- EXERCÍCIO A
Reproduza fielmente o trecho do texto sobre a ressaca que começa com as palavras contendo "Enfim, acertei as" e termina com "se parecia comigo.".

- TEXTO PARA REVISÃO
###

É uma máquina que antes da sua noite autodestrutiva, perfeição de engenharia
fomentada pelo Criador, hoje, com a maior ressaca do mundo, não passa de uma
lata velha com motor a lenha. Nada funciona direito.
A cabeça não funciona,
o reflexo apresenta defeitos. Após passar alguns minutos na privada você
percebe que o intestino, rins e grande parte dos órgãos também estão
temporariamente fora do ar. Então, sai do banheiro ciente de que a morte está
próxima, o cheiro já é de defunto putrefato. Não se engane, somos todos um
amontoado de carne que está em constante processo de putrefação.
Eu ainda estou na
noite anterior e, o que é pior, a noite passada ainda está em mim. Só o que eu
fiz foi dar uma pausa, uma cochilada de uma ou duas horas. A cabeça lateja e me
avisa; mais algumas noites como esta e os danos serão irreversíveis. Grande
merda. Como se eu já não estivesse num caminho sem volta.
Quando se está num
caminho sem volta, o que te resta é continuar seguindo em frente. Há mais inconsciência
que verdade nisso tudo. Seguimos andando, então.
Bem, após o banho já
estava atrasado e o café me dava ânsia de vômito, mesmo assim continuei
bebendo. Curioso é que minhas ânsias nunca se concluem. Acho que meu corpo
gosta tanto de álcool que não quer desperdiçar nem uma gota. É o pecado do
desperdício. Como um fígado ciente de seu compromisso de sustentabilidade.
Talvez não faça sentido, mas essa palavra está tão na moda que quis usá-la para
alguma coisa.
Já estou atrasado para
o trabalho e ao apertar o tubo da pasta de dente errei três vezes a escova.
Esses reflexos...
Minhas mãos tremem há
anos. O porquê eu só suspeito, mas não vem ao caso.
Enfim, acertei as cerdas
com a pasta na tentativa inútil de tirar o gosto de whisky amanhecido da boca.
Nunca soube com o que se parece tal gosto, meia velha e suja talvez.
Olho-me no espelho e o
álcool só mantém jovem as cobras e fetos no pote, pois eu estou mais velho do
que nunca.
Olhei no espelho e não
vi meu reflexo. Calma, não estou dizendo que virei nenhum vampiro, apesar da
palidez e do gosto de sangue na boca por ter rasgado a gengiva com a escova de
dentes, eu adoro alho. O que eu quero dizer é que o cara que eu vi ali, me
olhando, nem de longe se parecia comigo.

###

- TRECHOS DOS DADOS
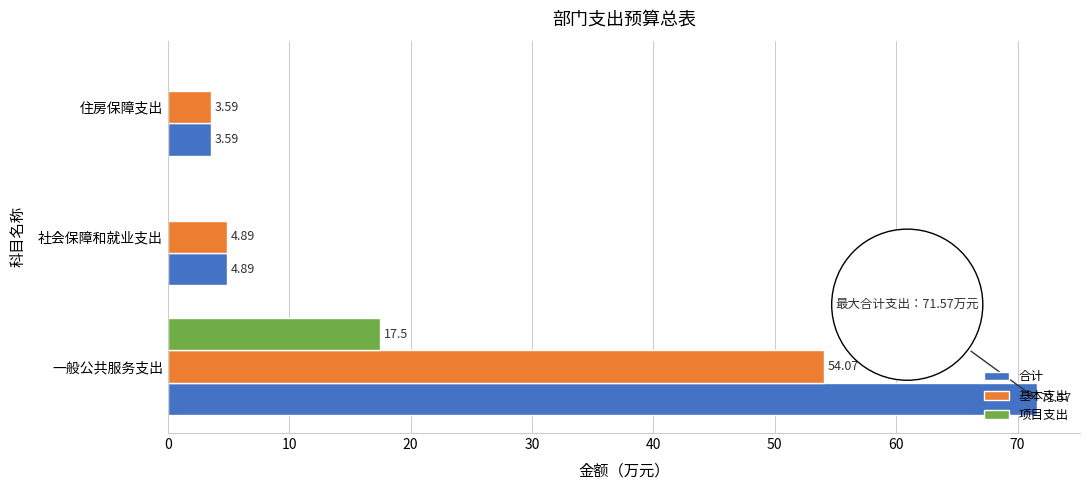

What is the sum of the 合计 values at 住房保障支出 and 一般公共服务支出?

75.2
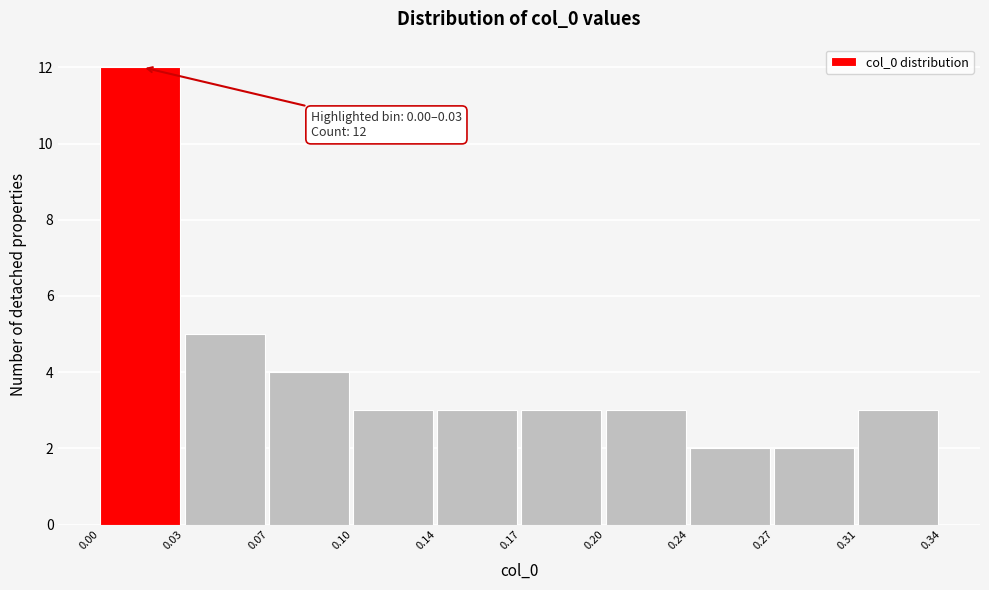

Reading left to right, extract all data points from this chart.

12	5	4	3	3	3	3	2	2	3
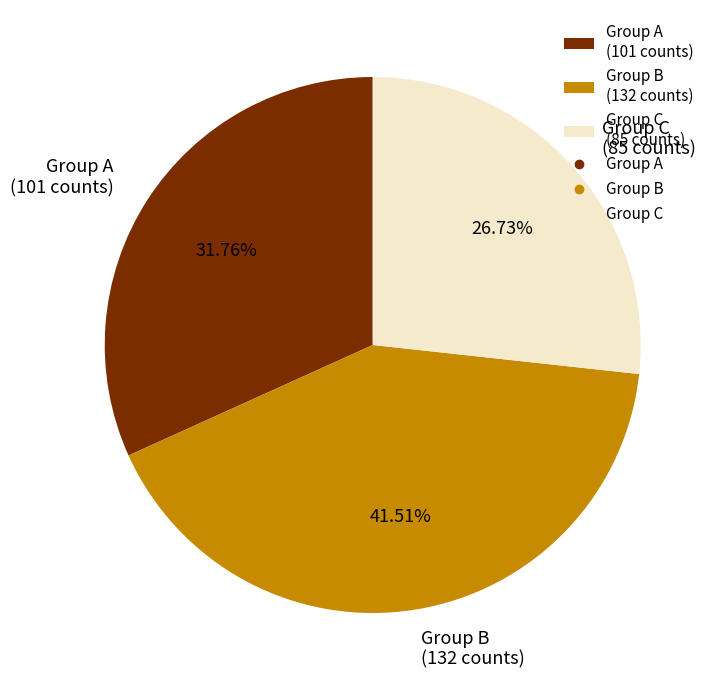

Which slice is the smallest?

Group C (85 counts)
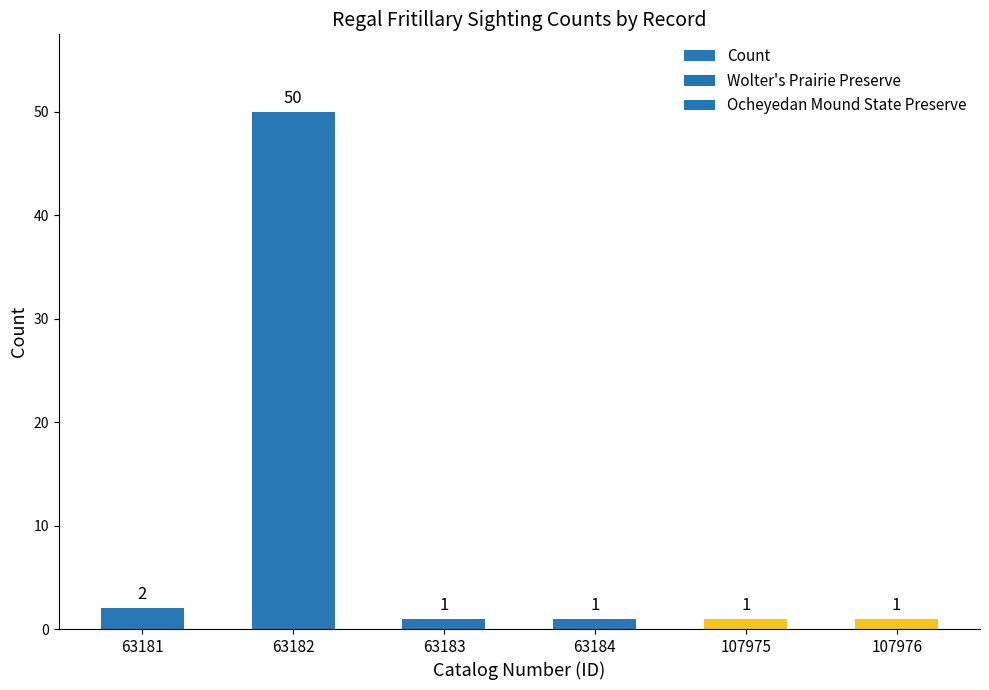

Reading left to right, list all the values displayed in this chart.

2	50	1	1	1	1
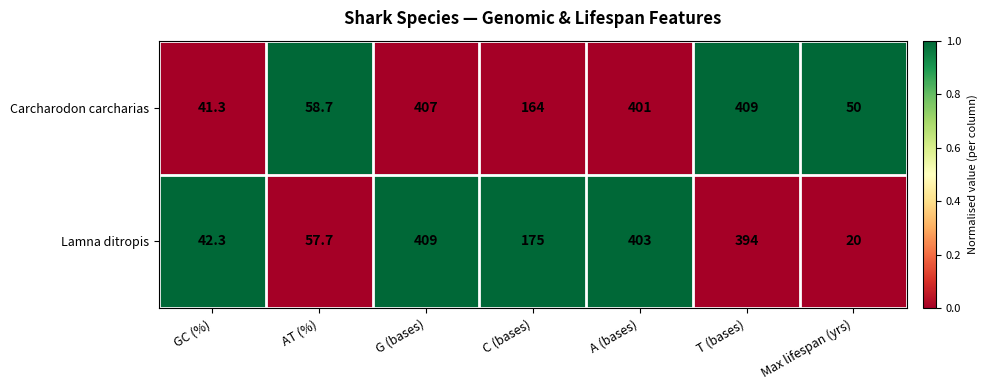

At which category is the sum across all series the highest?

G (bases)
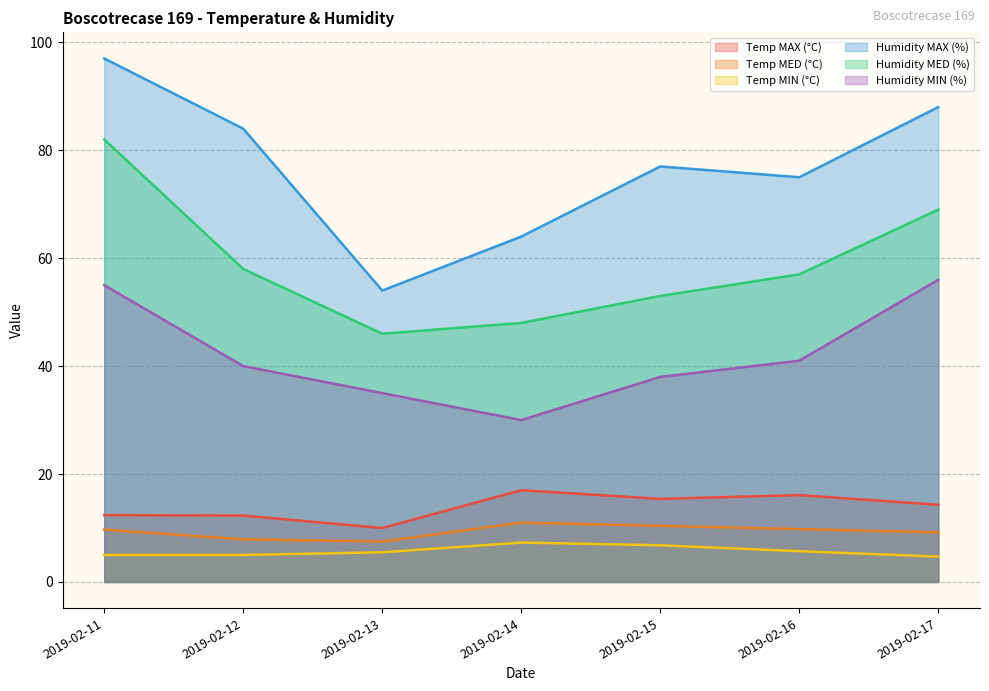

What are all the series names shown in the legend?

Temp MAX (°C), Temp MED (°C), Temp MIN (°C), Humidity MAX (%), Humidity MED (%), Humidity MIN (%)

###

- EXERCÍCIO B
Devolva sem alterações as linhas dos trechos dos dados, da linha que contém "Group C (85 counts)" até a última linha desses trechos, incluindo ambas. Deixe as imagens de fora da resposta.

- RESPOSTA A
Enfim, acertei as cerdas
com a pasta na tentativa inútil de tirar o gosto de whisky amanhecido da boca.
Nunca soube com o que se parece tal gosto, meia velha e suja talvez.
Olho-me no espelho e o
álcool só mantém jovem as cobras e fetos no pote, pois eu estou mais velho do
que nunca.
Olhei no espelho e não
vi meu reflexo. Calma, não estou dizendo que virei nenhum vampiro, apesar da
palidez e do gosto de sangue na boca por ter rasgado a gengiva com a escova de
dentes, eu adoro alho. O que eu quero dizer é que o cara que eu vi ali, me
olhando, nem de longe se parecia comigo.

- RESPOSTA B
Group C (85 counts)

Reading left to right, list all the values displayed in this chart.

2	50	1	1	1	1

At which category is the sum across all series the highest?

G (bases)

What are all the series names shown in the legend?

Temp MAX (°C), Temp MED (°C), Temp MIN (°C), Humidity MAX (%), Humidity MED (%), Humidity MIN (%)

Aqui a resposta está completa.